§ Objectives
1/ For each statement below, say yes or no according to the stockholders agreement amendment, and quote the exact words of the amendment that decide it. (a) The Company is a Delaware corporation. (b) GS Mezzanine Partners II Offshore, L.P. is organized under the laws of Delaware. (c) The amendment is dated January 9, 2003.
2/ Using the stockholders agreement amendment, answer these questions:
(a) On what date was the Stockholders Agreement first entered into?
(b) Which two entities together make up the "GS Purchasers"?
(c) Which parties are referred to collectively as "Investors"?
3/ Proceed with the stockholders agreement amendment, starting after its last sentence.

[Start Extract to read]

AMENDMENT NO. 2 TO STOCKHOLDERS AGREEMENT
Exhibit 4.3
AMENDMENT NO. 2
TO
THIS AMENDMENT NO. 2 (this “Amendment”) TO STOCKHOLDERS
AGREEMENT entered into as of September 20, 2000, as amended by Amendment No. 1 to Stockholders Agreement entered into as of November 27, 2001 (the “Stockholders Agreement”) is dated as of January 9, 2003, by and among VCA Antech,
Inc, a Delaware corporation (the “Company”), Green Equity Investors III, L.P., a Delaware limited partnership (the “Purchaser”), California Public Employees’ Retirement System (“CALPERS”),
Capital d’Amerique CDPQ Inc. (“Capital d’ Amerique”), Abu Dhabi Investment Authority (“ADIA”), PPM America Private Equity Fund, L.P. (“PPMAmerica”), Xxxxxxxx Xxxx Private Equity
Fund IV, L.P. (“Xxxxxxxx Xxxx”) and Xxxxx Xxxxxx (“Xxxxxx”and, together with CALPERS, Capital d’Amerique, ADIA, PPM America and Xxxxxxxx Xxxx, the “VCA Co-Investment Funds Successors”), GS
Mezzanine Partners II, L.P., a Delaware limited partnership (“GS Mezzanine”), GS Mezzanine Partners II Offshore, L.P., an exempted limited partnership organized under the laws of the Cayman Islands (“GS Mezzanine
Offshore,” and, together with GS Mezzanine, the “GS Purchasers”), TCW Leveraged Income Trust, L.P., a Delaware limited partnership (“TCW I”), TCW Leveraged Income Trust II, L.P., a Delaware limited
partnership (“TCW II”), TCW Leveraged Income Trust IV, L.P., a Delaware limited partnership (“TCW III”), TCW/Crescent Mezzanine Partners II, L.P., a Delaware limited partnership (“TCW IV”),
TCW/Crescent Mezzanine Trust II, a closed-end Delaware statutory business trust (“TCW V” and, together with TCW I, TCW II, TCW III and TCW IV, the “TCW Purchasers”), The Northwestern Mutual Life Insurance Company, a
Wisconsin corporation (“Northwestern” and, together with the GS Purchasers and the TCW Purchasers, the “Mezzanine Purchasers”), and each of the management or employee stockholders named on the signature pages to the
Stockholders Agreement (collectively, the “Management Stockholders” and, individually, a “Management Stockholder”). Each of the parties to the Stockholders Agreement, as amended by this Amendment (other than the
Company) and any other Person who in accordance with the terms of the Stockholders Agreement shall become a party to, or agree to be bound by the terms of, the Stockholders Agreement, as amended by this Amendment, after the date hereof is sometimes
hereinafter referred to, individually, as a “Stockholder” and, collectively, as “Stockholders.” The Purchaser and the VCA Co-Investment Funds Successors are sometimes herein referred to, individually, as an
“Investor” and, collectively, as “Investors.” Capitalized terms used and not defined herein shall have those meanings ascribed to them in the Stockholders Agreement.

[End Extract to read]
[Start Listed records]

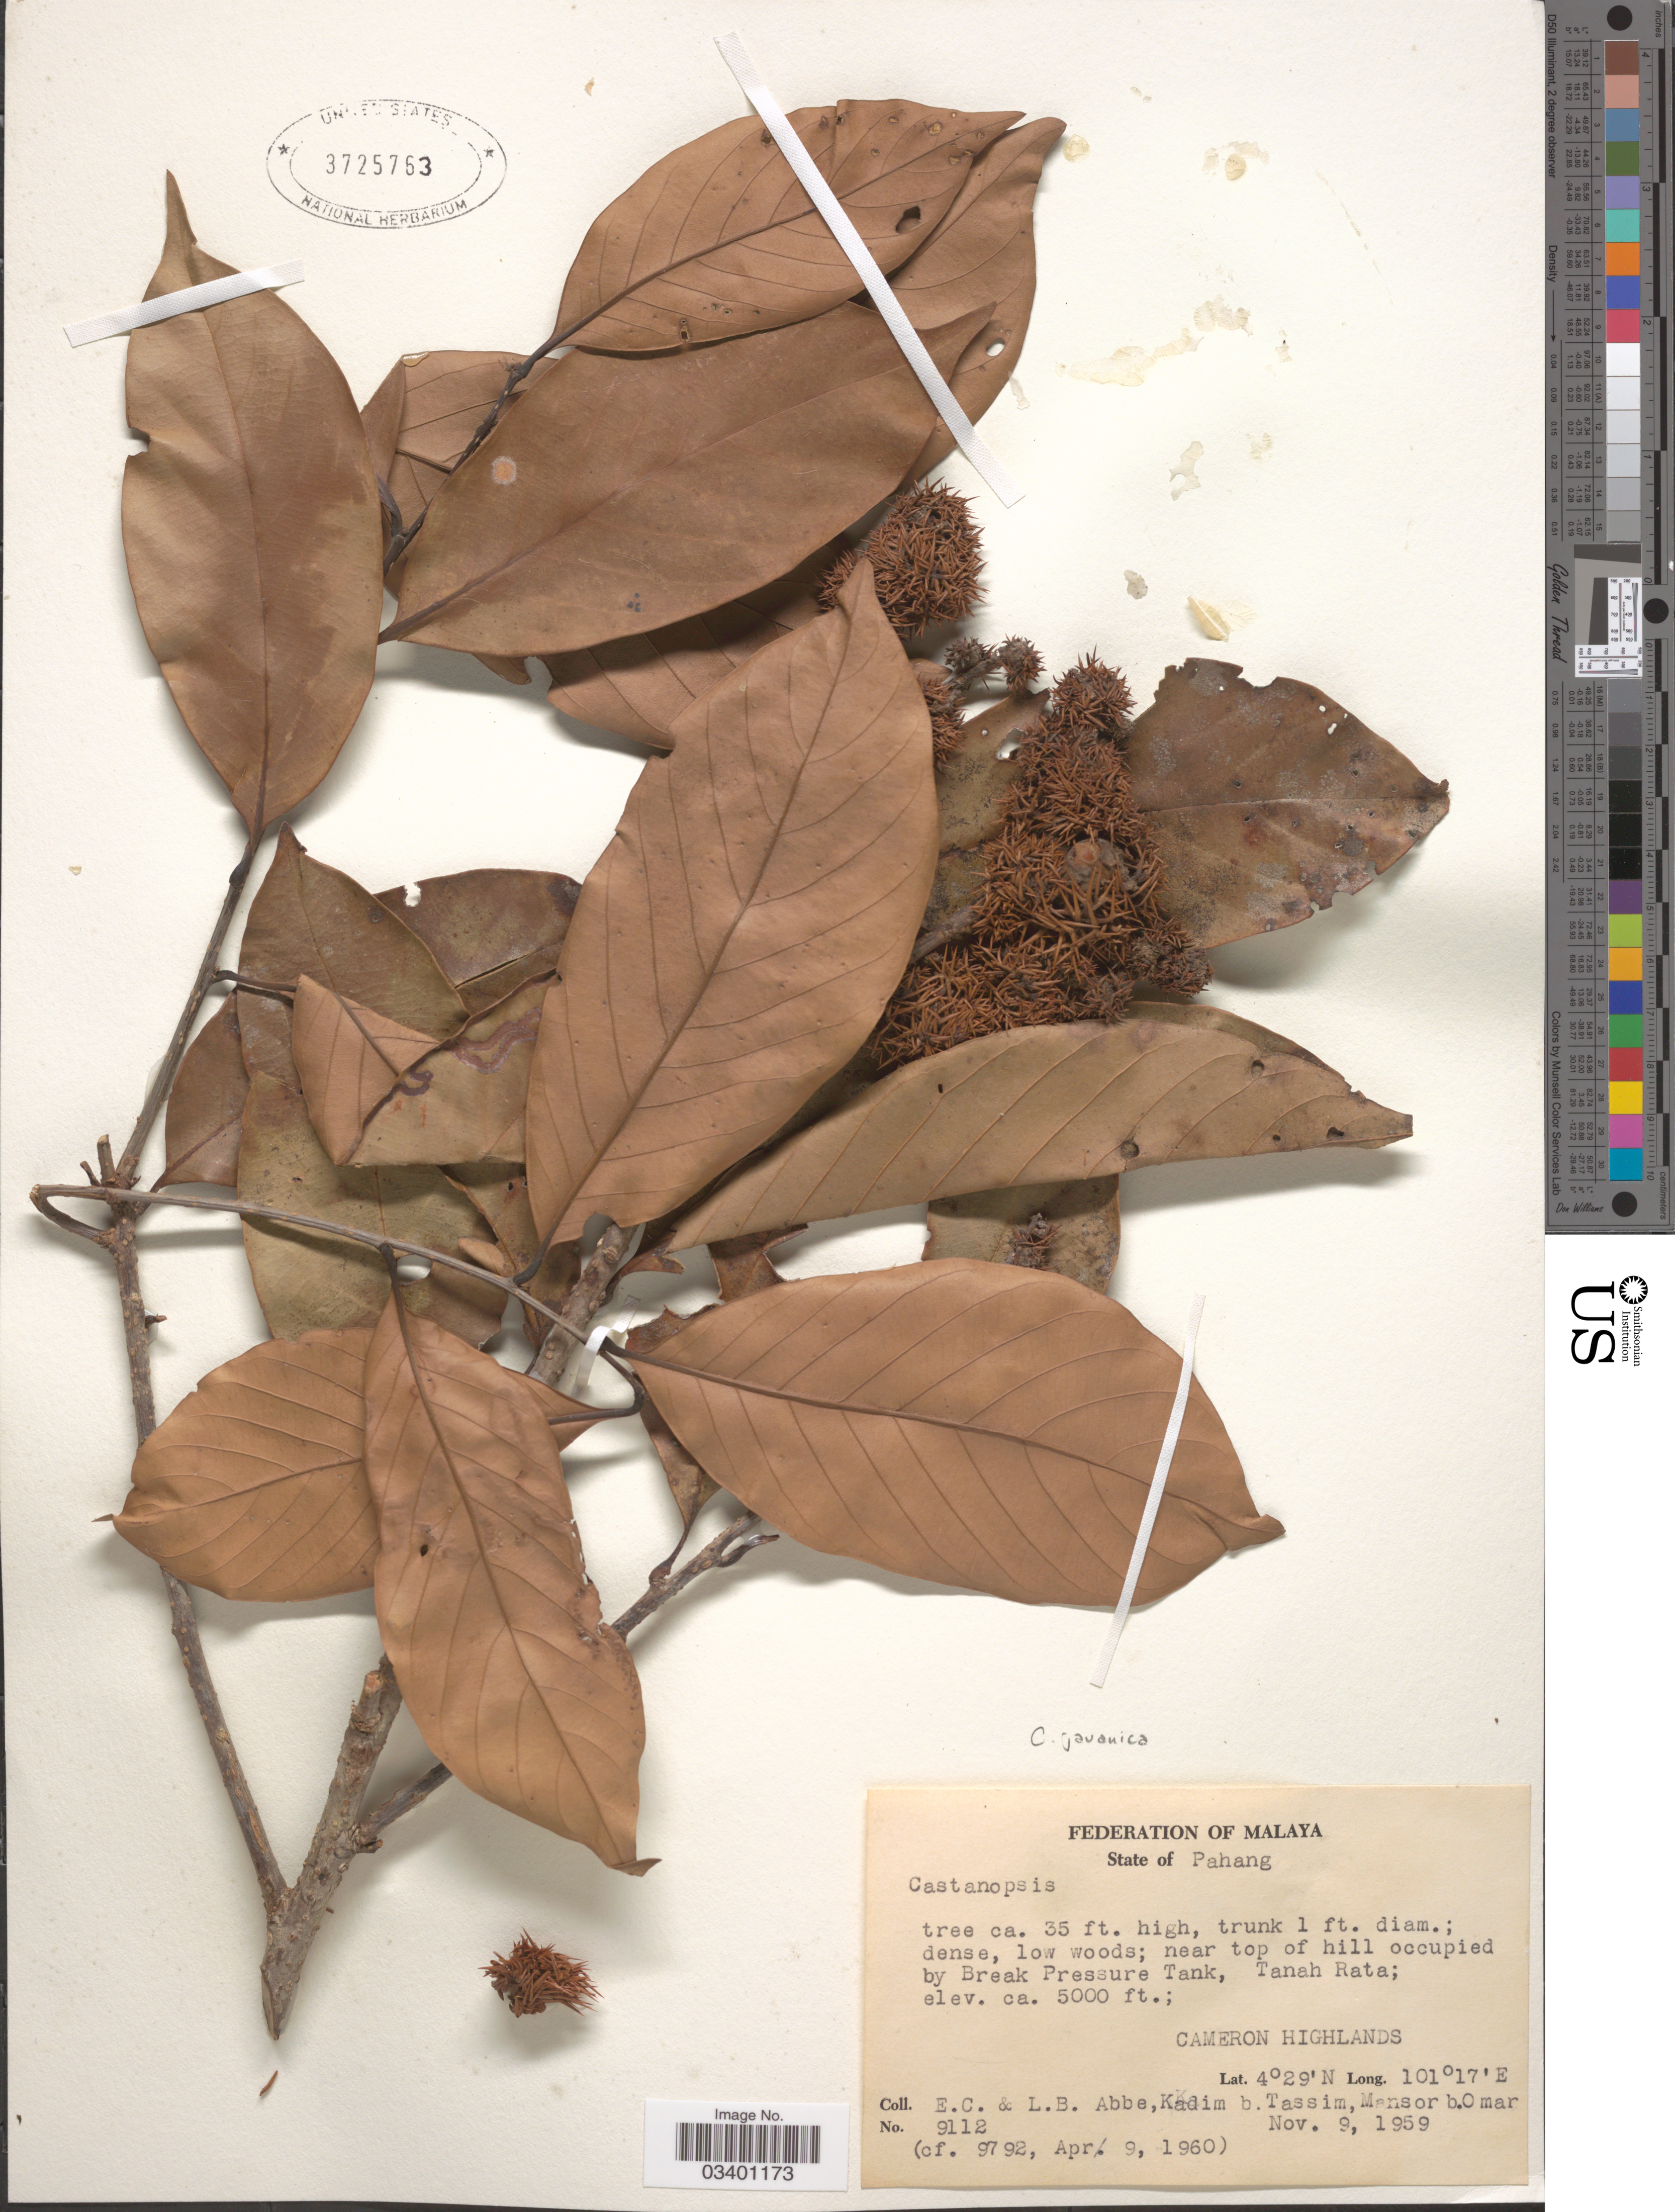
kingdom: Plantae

[End Listed records]
[Start Listed records]

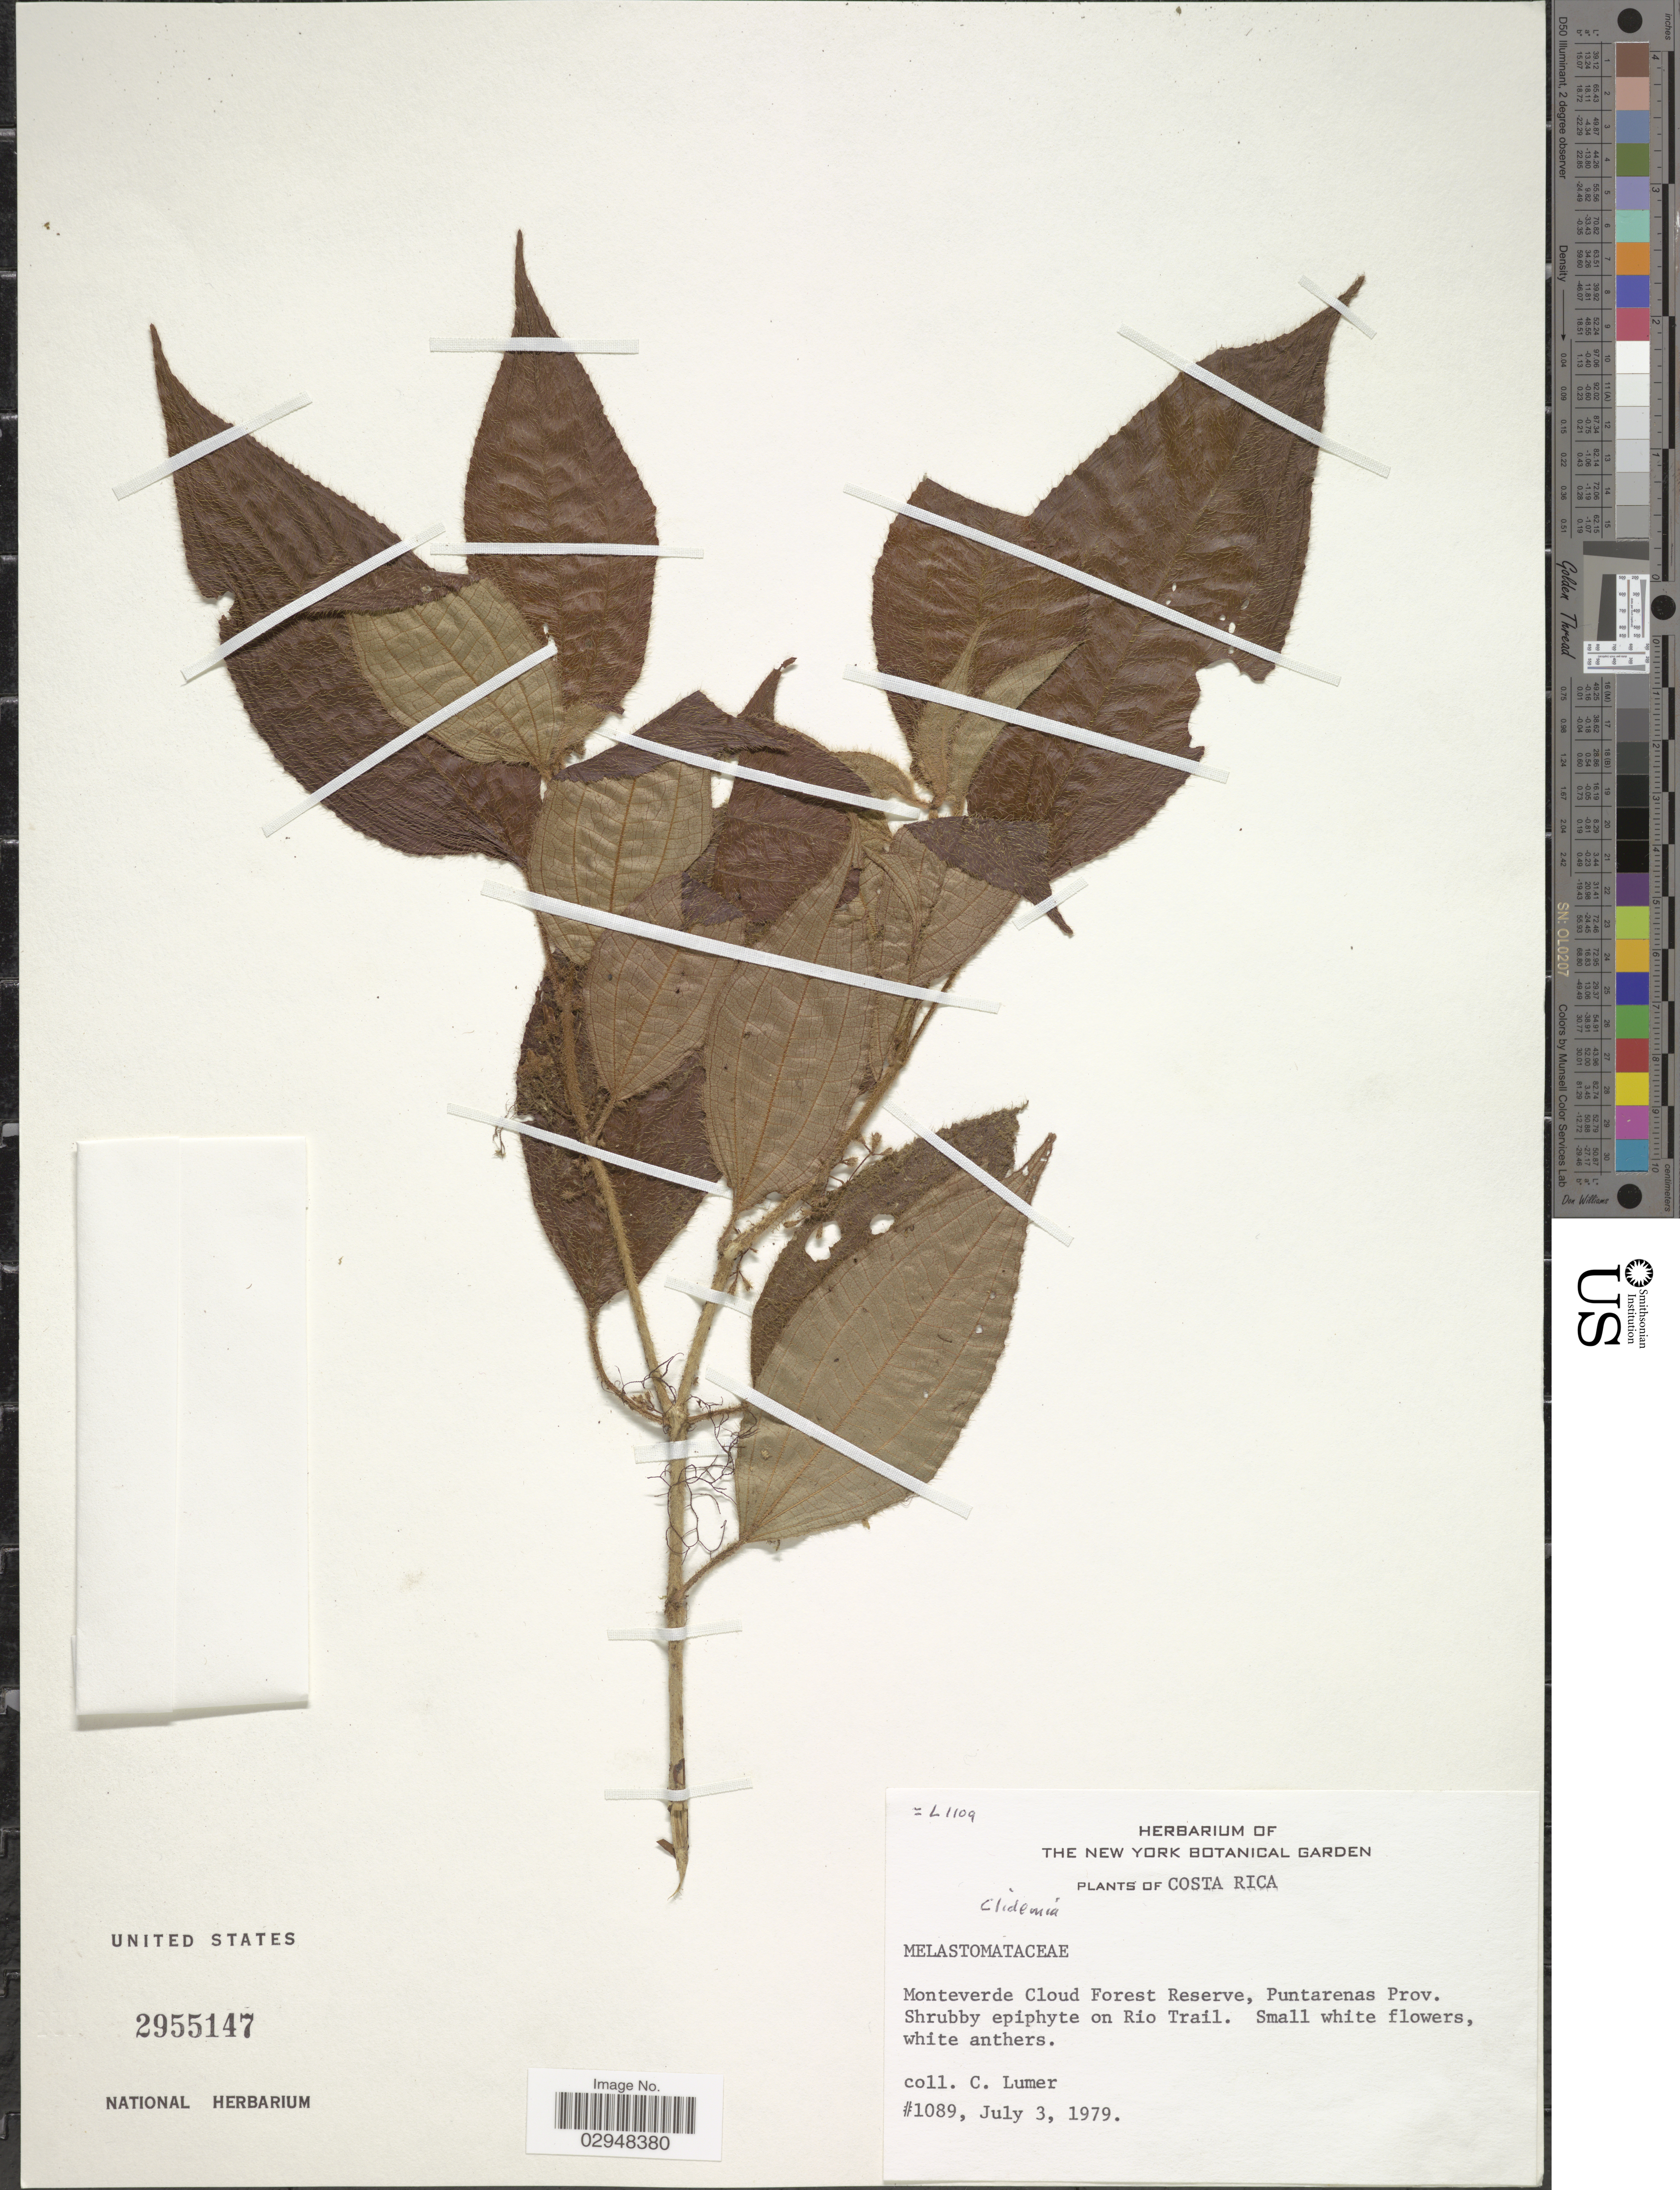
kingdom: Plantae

[End Listed records]

§ Task results
1/
(a) Yes: "a Delaware corporation (the “Company”)"
(b) No: "an exempted limited partnership organized under the laws of the Cayman Islands"
(c) Yes: "is dated as of January 9, 2003"

2/
(a) September 20, 2000
(b) GS Mezzanine Partners II, L.P. and GS Mezzanine Partners II Offshore, L.P.
(c) The Purchaser and the VCA Co-Investment Funds Successors

3/
R E C I T A L S
WHEREAS, On September 20, 2000, the Company completed a recapitalization transaction pursuant to the terms and conditions of that certain Amended and Restated Agreement and Plan of
Merger dated as of August 11, 2000 (the “Merger Agreement”);
WHEREAS, as a condition precedent to the
closing under the Merger Agreement, the Company and the Stockholders executed and delivered the Stockholders Agreement;
WHEREAS, Article 4 of the Stockholders Agreement provides that the parties are entitled to certain registration rights pursuant to the terms and conditions set forth therein; and
WHEREAS, the Company and each of the Stockholders desire, for their mutual benefit and protection, to enter into this Amendment to modify the terms of those registration rights.
A G R E E M E N T
NOW, THEREFORE, in consideration of the foregoing and for other good and valuable consideration, the receipt and sufficiency of which is hereby acknowledged, the parties hereto agree
as follows:
1. Section 4.1 of the Stockholders Agreement is hereby amended by adding thereto the
following definition in proper alphabetical order:
“Secondary Public Offering” means the firm commitment
underwritten secondary public offering of shares of Common Stock of the Company pursuant to that certain Registration Statement on Form S-3 (No. 333-102439) filed with the Commission on January 10, 2003, as amended.
2. Section 4.3.1 is hereby amended and restated to read in its entirety as follows:
4.3.1 Right to Include Registrable Shares.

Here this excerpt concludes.